Pour quelles raisons effectuer des apports en nature à une société anonyme ?
L’un des principaux avantages des apports en nature réside dans la flexibilité qu’ils offrent aux fondateurs. En effet, plutôt que de devoir réunir une somme d’argent liquide pour constituer le capital social, les fondateurs peuvent apporter des biens qu’ils possèdent déjà, comme des immeubles, des équipements ou des brevets. Cette option est particulièrement avantageuse lorsque les fondateurs n’ont pas les liquidités nécessaires mais possèdent des actifs représentant une certaine valeur. De plus, les apports en nature permettent également de valoriser des actifs immatériels, comme des droits de propriété intellectuelle, qui peuvent être essentiels pour le développement de l’entreprise.
En choisissant cette méthode, les fondateurs peuvent renforcer le capital social de la société sans avoir à faire appel à des investisseurs externes, ce qui leur permet de garder un contrôle total sur l’entreprise. Cela peut être un atout majeur, notamment pour les entrepreneurs souhaitant préserver leur indépendance. Les apports en nature peuvent aussi accélérer la création de l’entreprise, surtout si les fondateurs possèdent déjà des biens stratégiques qui peuvent être intégrés directement dans le capital social, évitant ainsi des démarches longues de levée de fonds.
Cependant, les apports en nature ne sont pas sans risques. L’un des inconvénients majeurs est la complexité de l’évaluation des biens apportés. La valorisation d’un bien, surtout lorsqu’il s’agit de biens immatériels tels que des brevets ou des droits d’auteur, peut être délicate et subjective. Une évaluation incorrecte peut entraîner des conflits ou des contestations entre actionnaires, et nuire à la crédibilité de la société. Cette évaluation doit d’ailleurs être réalisée par un expert indépendant (réviseur agréé), ce qui peut entraîner des coûts supplémentaires et allonger le processus de création de la société.
En outre, les fondateurs qui réalisent des apports en nature endossent une responsabilité non négligeable. Si les biens apportés sont mal évalués ou s’ils ne correspondent pas à leur description, ils peuvent être tenus responsables. De plus, des poursuites civiles ou pénales peuvent être engagées en cas de fraude ou de mauvaise gestion des apports. Les formalités administratives liées aux apports en nature sont également relativement lourdes. La société doit veiller à respecter les exigences légales en matière de formalités de transférabilité, de rapports d’expertise et de modification des statuts, ce qui peut entraîner des délais supplémentaires et des frais non négligeables.
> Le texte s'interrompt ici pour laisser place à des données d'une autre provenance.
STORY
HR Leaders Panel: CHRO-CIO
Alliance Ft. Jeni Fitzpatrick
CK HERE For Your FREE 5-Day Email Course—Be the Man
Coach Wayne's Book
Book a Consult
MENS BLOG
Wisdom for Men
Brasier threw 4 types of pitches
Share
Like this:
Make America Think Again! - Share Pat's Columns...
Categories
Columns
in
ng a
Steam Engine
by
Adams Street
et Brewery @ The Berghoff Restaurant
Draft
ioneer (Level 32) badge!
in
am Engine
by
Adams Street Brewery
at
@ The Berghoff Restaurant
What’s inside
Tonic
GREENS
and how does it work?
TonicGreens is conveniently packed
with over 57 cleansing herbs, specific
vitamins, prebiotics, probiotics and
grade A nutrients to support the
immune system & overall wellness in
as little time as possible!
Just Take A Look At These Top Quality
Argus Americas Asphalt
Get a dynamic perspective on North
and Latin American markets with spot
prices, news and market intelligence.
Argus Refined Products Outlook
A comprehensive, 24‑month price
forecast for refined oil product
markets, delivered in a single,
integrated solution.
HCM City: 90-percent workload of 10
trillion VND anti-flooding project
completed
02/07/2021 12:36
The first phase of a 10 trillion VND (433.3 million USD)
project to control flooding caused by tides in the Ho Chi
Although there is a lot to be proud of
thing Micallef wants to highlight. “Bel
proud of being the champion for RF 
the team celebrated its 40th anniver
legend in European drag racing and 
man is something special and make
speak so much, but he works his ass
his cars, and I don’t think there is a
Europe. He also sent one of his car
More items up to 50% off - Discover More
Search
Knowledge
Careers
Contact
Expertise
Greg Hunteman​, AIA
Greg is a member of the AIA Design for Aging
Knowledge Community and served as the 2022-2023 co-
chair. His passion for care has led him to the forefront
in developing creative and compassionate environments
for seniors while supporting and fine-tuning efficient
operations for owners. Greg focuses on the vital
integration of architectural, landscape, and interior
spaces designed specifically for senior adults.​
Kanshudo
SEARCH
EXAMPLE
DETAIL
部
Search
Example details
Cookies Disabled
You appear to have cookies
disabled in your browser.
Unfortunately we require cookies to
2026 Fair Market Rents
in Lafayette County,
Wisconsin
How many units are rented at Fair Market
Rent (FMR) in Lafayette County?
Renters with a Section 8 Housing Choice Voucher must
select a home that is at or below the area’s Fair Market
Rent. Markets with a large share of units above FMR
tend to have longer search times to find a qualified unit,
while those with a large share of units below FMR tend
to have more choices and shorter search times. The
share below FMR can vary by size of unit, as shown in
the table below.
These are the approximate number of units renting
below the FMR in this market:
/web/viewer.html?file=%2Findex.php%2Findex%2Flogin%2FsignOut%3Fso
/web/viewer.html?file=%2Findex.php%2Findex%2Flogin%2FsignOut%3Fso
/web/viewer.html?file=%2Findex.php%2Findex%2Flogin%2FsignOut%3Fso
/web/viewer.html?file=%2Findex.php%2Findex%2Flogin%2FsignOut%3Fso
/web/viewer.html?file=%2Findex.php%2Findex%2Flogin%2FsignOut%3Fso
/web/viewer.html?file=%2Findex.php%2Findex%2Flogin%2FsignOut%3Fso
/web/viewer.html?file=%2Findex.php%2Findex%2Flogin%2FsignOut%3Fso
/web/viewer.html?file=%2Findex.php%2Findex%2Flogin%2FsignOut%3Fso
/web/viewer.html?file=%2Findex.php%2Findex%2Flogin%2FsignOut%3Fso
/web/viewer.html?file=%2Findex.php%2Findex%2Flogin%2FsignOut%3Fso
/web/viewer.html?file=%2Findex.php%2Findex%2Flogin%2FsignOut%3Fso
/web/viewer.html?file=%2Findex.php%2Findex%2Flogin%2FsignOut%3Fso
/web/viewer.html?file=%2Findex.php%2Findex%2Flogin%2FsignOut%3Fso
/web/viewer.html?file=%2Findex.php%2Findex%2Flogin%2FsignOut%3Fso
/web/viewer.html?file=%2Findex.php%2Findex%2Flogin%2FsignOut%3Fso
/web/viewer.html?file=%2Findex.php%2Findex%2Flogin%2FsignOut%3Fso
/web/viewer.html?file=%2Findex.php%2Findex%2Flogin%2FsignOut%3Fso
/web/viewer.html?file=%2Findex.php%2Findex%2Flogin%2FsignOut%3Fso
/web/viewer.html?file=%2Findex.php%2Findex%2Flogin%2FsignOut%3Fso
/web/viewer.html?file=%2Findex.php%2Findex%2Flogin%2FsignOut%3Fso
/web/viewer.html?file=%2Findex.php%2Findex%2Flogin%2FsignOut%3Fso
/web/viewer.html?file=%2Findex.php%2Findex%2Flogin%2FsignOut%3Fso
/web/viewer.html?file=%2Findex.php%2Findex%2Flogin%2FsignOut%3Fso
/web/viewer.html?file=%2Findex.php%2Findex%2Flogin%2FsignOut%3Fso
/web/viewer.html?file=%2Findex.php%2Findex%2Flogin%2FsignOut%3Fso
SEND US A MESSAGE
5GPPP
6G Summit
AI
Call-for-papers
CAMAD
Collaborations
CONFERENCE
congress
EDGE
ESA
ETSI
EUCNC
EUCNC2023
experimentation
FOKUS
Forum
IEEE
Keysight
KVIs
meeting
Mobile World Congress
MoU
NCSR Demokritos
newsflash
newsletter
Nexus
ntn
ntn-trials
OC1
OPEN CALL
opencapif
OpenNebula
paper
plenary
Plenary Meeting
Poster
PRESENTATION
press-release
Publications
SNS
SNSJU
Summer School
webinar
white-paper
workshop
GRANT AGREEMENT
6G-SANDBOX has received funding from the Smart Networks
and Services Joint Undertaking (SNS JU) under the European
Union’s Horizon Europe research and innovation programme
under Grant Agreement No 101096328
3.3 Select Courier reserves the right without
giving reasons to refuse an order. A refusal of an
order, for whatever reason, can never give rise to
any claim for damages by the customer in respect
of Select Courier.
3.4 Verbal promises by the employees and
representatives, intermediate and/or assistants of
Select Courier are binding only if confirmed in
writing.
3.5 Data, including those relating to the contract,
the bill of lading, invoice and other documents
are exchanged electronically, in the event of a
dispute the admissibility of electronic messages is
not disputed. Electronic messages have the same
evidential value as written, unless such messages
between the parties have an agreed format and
Enfin, il faut souligner que les apports en nature peuvent poser des problèmes de liquidité à long terme. Contrairement aux apports en espèce, qui permettent un accès direct aux fonds, les biens apportés peuvent être difficiles à convertir rapidement en liquidités si la société en a besoin. Cela peut être un inconvénient en cas de difficulté financière ou de besoin urgent de trésorerie.
En conclusion, les apports en nature constituent une option intéressante pour les fondateurs d’une société anonyme, notamment en termes de flexibilité et de valorisation d’actifs immatériels. Toutefois, cette méthode comporte des risques, notamment liés à l’évaluation des biens et à la responsabilité des fondateurs. Il est essentiel que les fondateurs soient bien informés et s’entourent de conseils juridiques et financiers compétents pour éviter les écueils et optimiser leur stratégie d’apport en nature.